***** INPUT MATERIAL *****

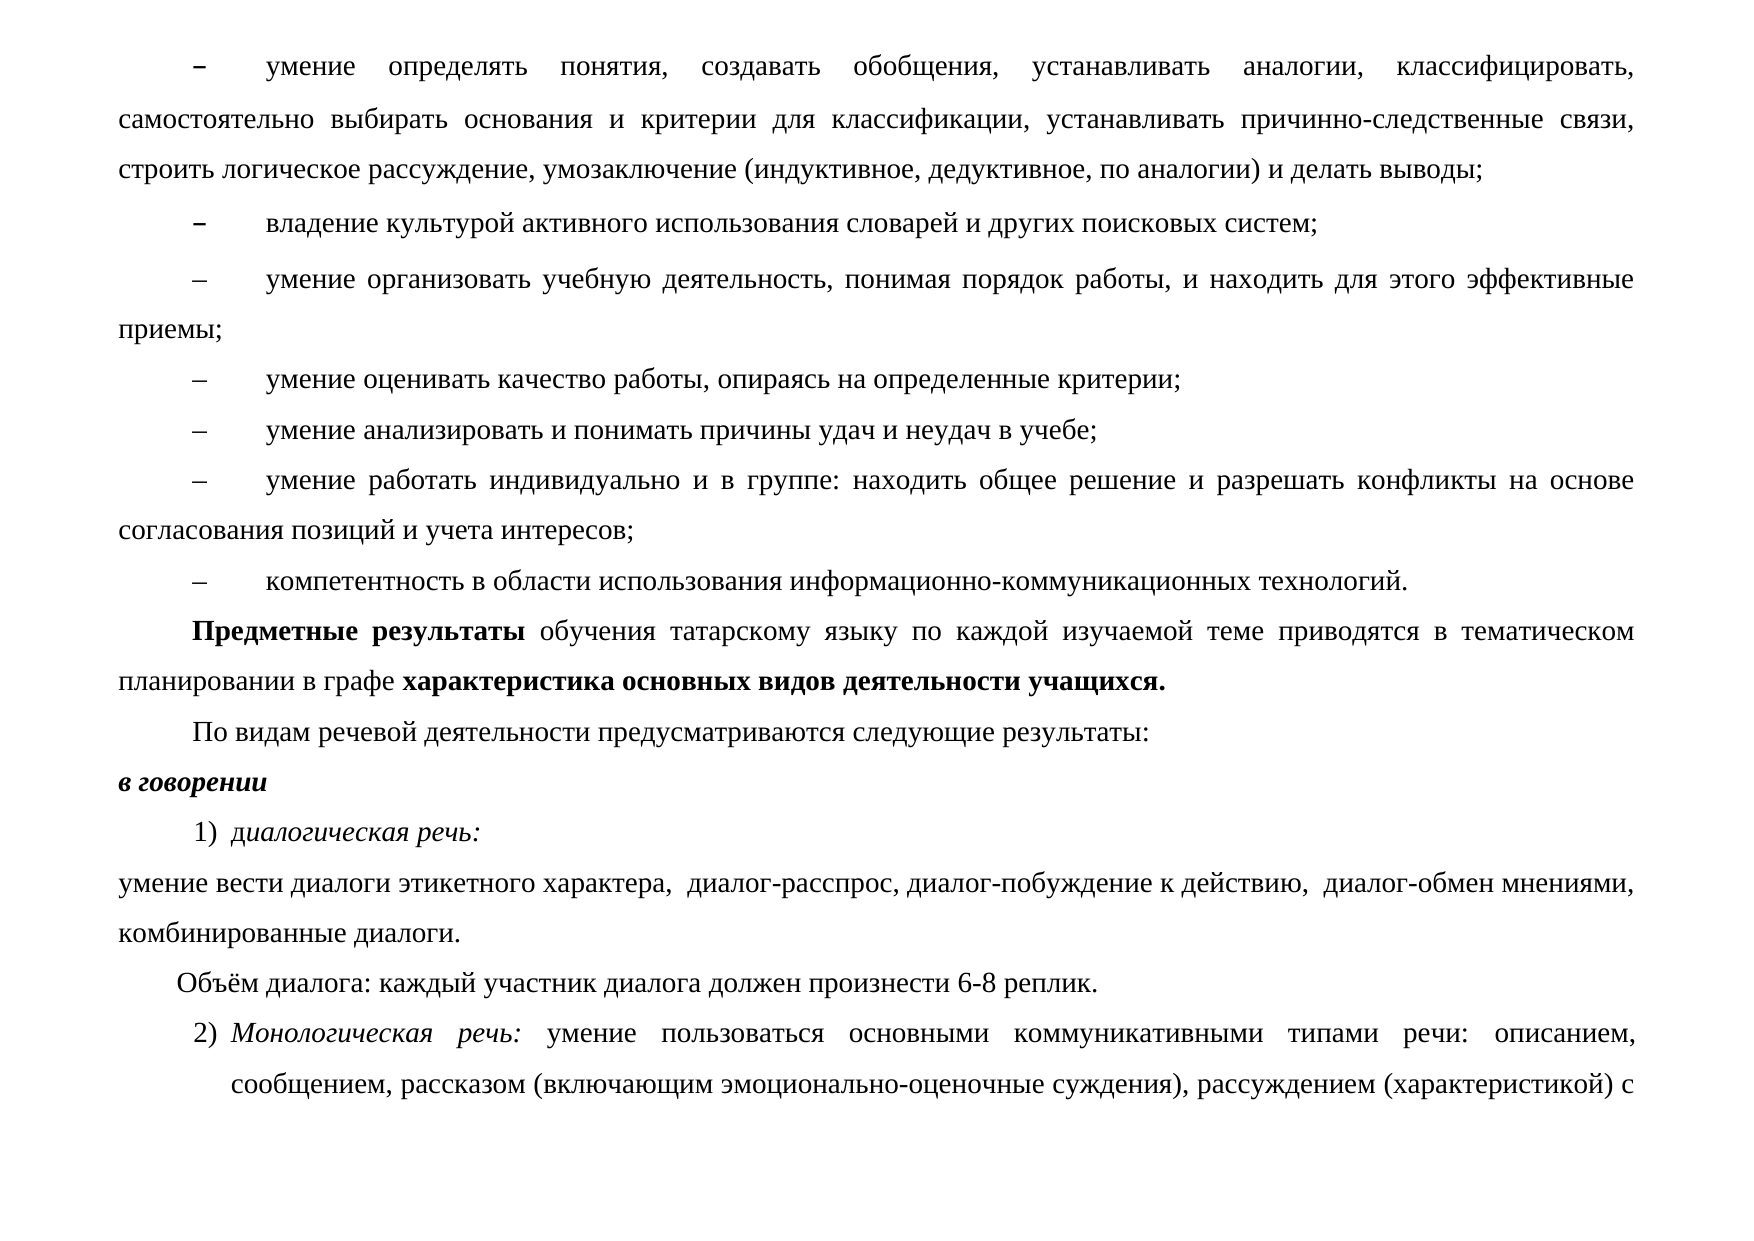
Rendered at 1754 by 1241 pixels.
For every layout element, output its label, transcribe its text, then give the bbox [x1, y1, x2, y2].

list умение работать индивидуально и в группе: находить общее решение и разрешать конфликты на основе согласования позиций и учета интересов; [118, 462, 1636, 546]
list умение определять понятия, создавать обобщения, устанавливать аналогии, классифицировать, самостоятельно выбирать основания и критерии для классификации, устанавливать причинно-следственные связи, строить логическое рассуждение, умозаключение (индуктивное, дедуктивное, по аналогии) и делать выводы; [118, 44, 1636, 185]
list умение организовать учебную деятельность, понимая порядок работы, и находить для этого эффективные приемы; [118, 261, 1636, 345]
list диалогическая речь: [193, 814, 1636, 848]
list умение анализировать и понимать причины удач и неудач в учебе; [118, 412, 1636, 445]
text Предметные результаты обучения татарскому языку по каждой изучаемой теме приводятся в тематическом планировании в графе характеристика основных видов деятельности учащихся. [118, 613, 1636, 697]
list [193, 1016, 1636, 1099]
text По видам речевой деятельности предусматриваются следующие результаты: [118, 714, 1636, 747]
text в говорении [118, 764, 1636, 798]
text умение вести диалоги этикетного характера, диалог-расспрос, диалог-побуждение к действию, диалог-обмен мнениями, комбинированные диалоги. [118, 865, 1636, 948]
list владение культурой активного использования словарей и других поисковых систем; [118, 201, 1636, 241]
list умение оценивать качество работы, опираясь на определенные критерии; [118, 362, 1636, 395]
text Объём диалога: каждый участник диалога должен произнести 6-8 реплик. [118, 965, 1636, 999]
list компетентность в области использования информационно-коммуникационных технологий. [118, 563, 1636, 596]
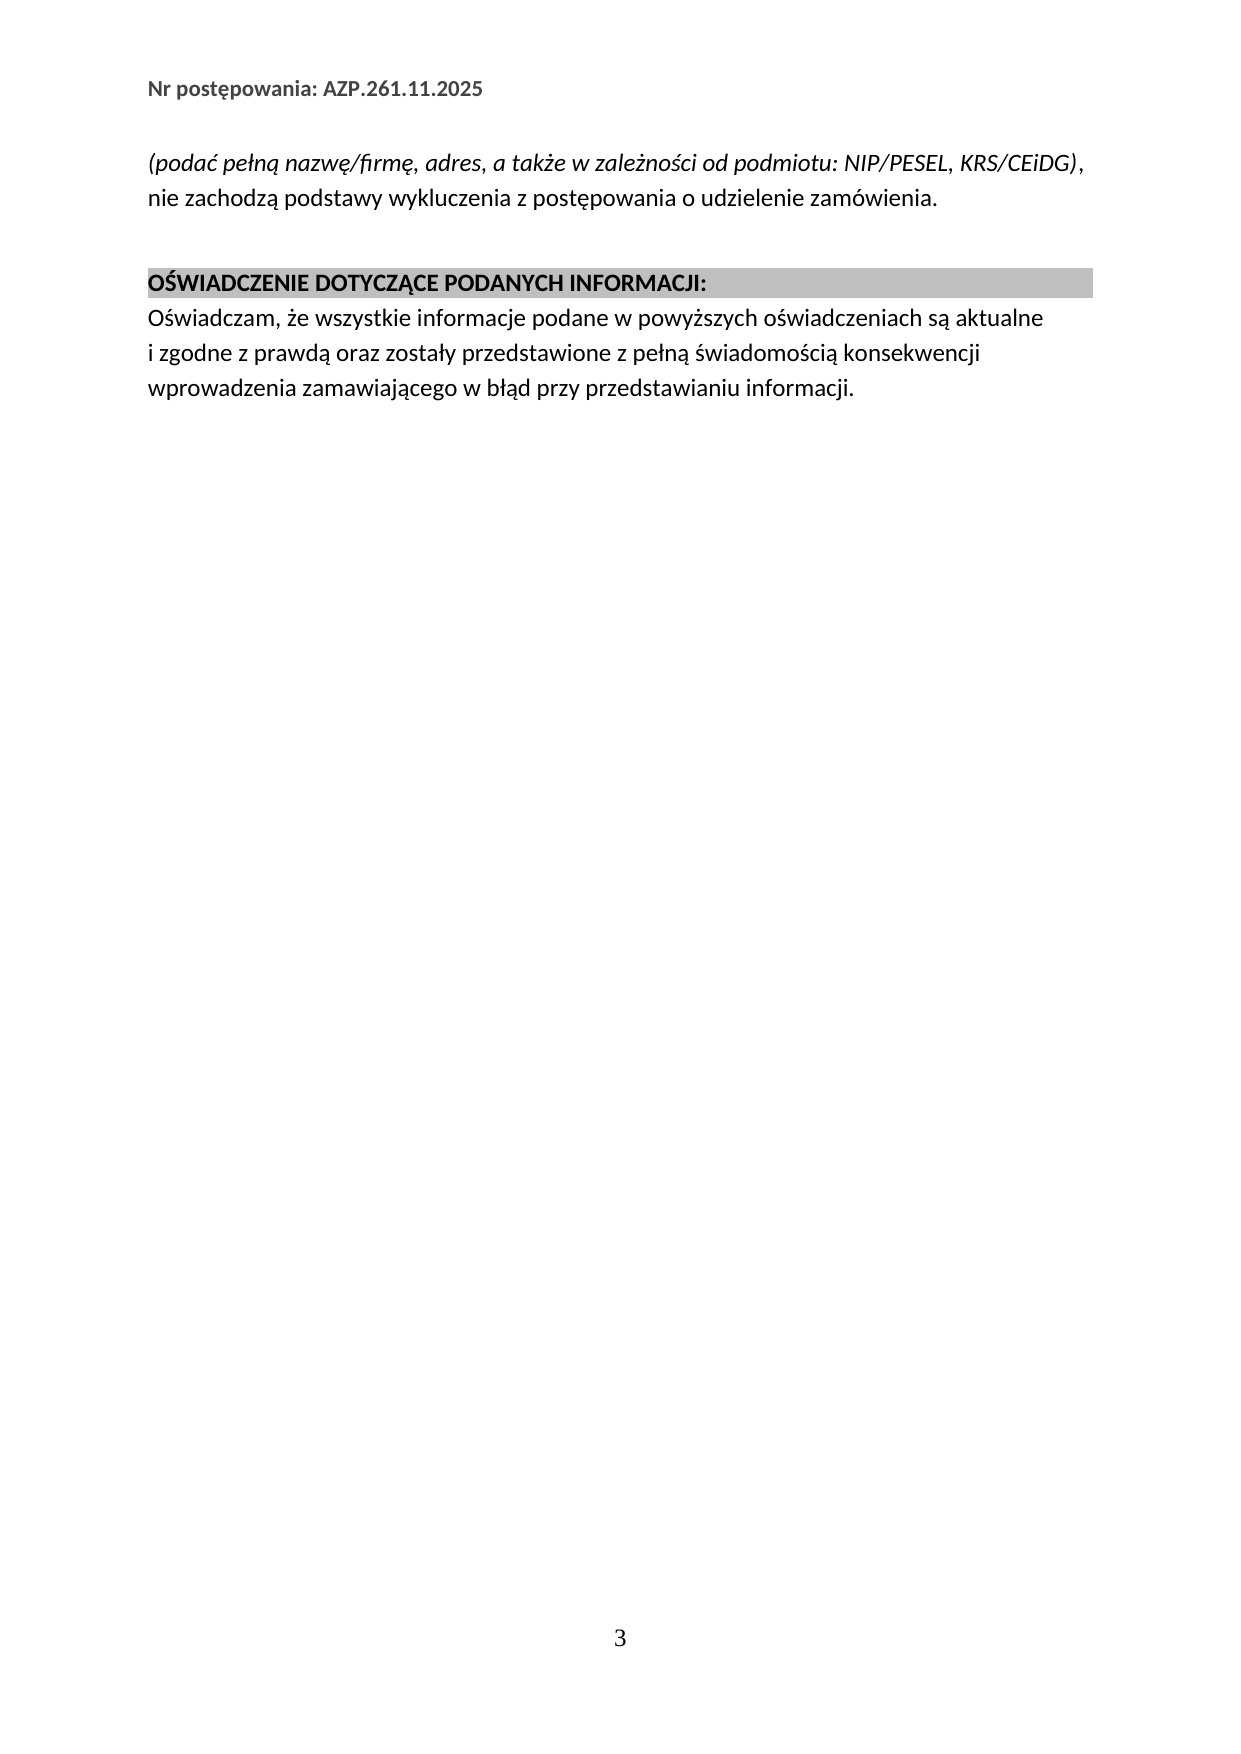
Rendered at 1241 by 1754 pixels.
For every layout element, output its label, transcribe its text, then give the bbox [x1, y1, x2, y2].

text OŚWIADCZENIE DOTYCZĄCE PODANYCH INFORMACJI: [148, 268, 1093, 298]
text Oświadczam, że wszystkie informacje podane w powyższych oświadczeniach są aktualne i zgodne z prawdą oraz zostały przedstawione z pełną świadomością konsekwencji wprowadzenia zamawiającego w błąd przy przedstawianiu informacji. [148, 303, 1093, 403]
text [148, 148, 1093, 213]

*****

Restate each line above exactly, keeping pictures out.

→ **SOLVED EXERCISE**:
Rendered at 1754 by 1241 pixels.
For every layout element, output its label, transcribe its text, then give the bbox [x1, y1, x2, y2].

list умение работать индивидуально и в группе: находить общее решение и разрешать конфликты на основе согласования позиций и учета интересов; [118, 462, 1636, 546]
list умение определять понятия, создавать обобщения, устанавливать аналогии, классифицировать, самостоятельно выбирать основания и критерии для классификации, устанавливать причинно-следственные связи, строить логическое рассуждение, умозаключение (индуктивное, дедуктивное, по аналогии) и делать выводы; [118, 44, 1636, 185]
list умение организовать учебную деятельность, понимая порядок работы, и находить для этого эффективные приемы; [118, 261, 1636, 345]
list диалогическая речь: [193, 814, 1636, 848]
list умение анализировать и понимать причины удач и неудач в учебе; [118, 412, 1636, 445]
text Предметные результаты обучения татарскому языку по каждой изучаемой теме приводятся в тематическом планировании в графе характеристика основных видов деятельности учащихся. [118, 613, 1636, 697]
list [193, 1016, 1636, 1099]
text По видам речевой деятельности предусматриваются следующие результаты: [118, 714, 1636, 747]
text в говорении [118, 764, 1636, 798]
text умение вести диалоги этикетного характера, диалог-расспрос, диалог-побуждение к действию, диалог-обмен мнениями, комбинированные диалоги. [118, 865, 1636, 948]
list владение культурой активного использования словарей и других поисковых систем; [118, 201, 1636, 241]
list умение оценивать качество работы, опираясь на определенные критерии; [118, 362, 1636, 395]
text Объём диалога: каждый участник диалога должен произнести 6-8 реплик. [118, 965, 1636, 999]
list компетентность в области использования информационно-коммуникационных технологий. [118, 563, 1636, 596]
Rendered at 1241 by 1754 pixels.
For every layout element, output its label, transcribe its text, then give the bbox [x1, y1, x2, y2].

text OŚWIADCZENIE DOTYCZĄCE PODANYCH INFORMACJI: [148, 268, 1093, 298]
text Oświadczam, że wszystkie informacje podane w powyższych oświadczeniach są aktualne i zgodne z prawdą oraz zostały przedstawione z pełną świadomością konsekwencji wprowadzenia zamawiającego w błąd przy przedstawianiu informacji. [148, 303, 1093, 403]
text [148, 148, 1093, 213]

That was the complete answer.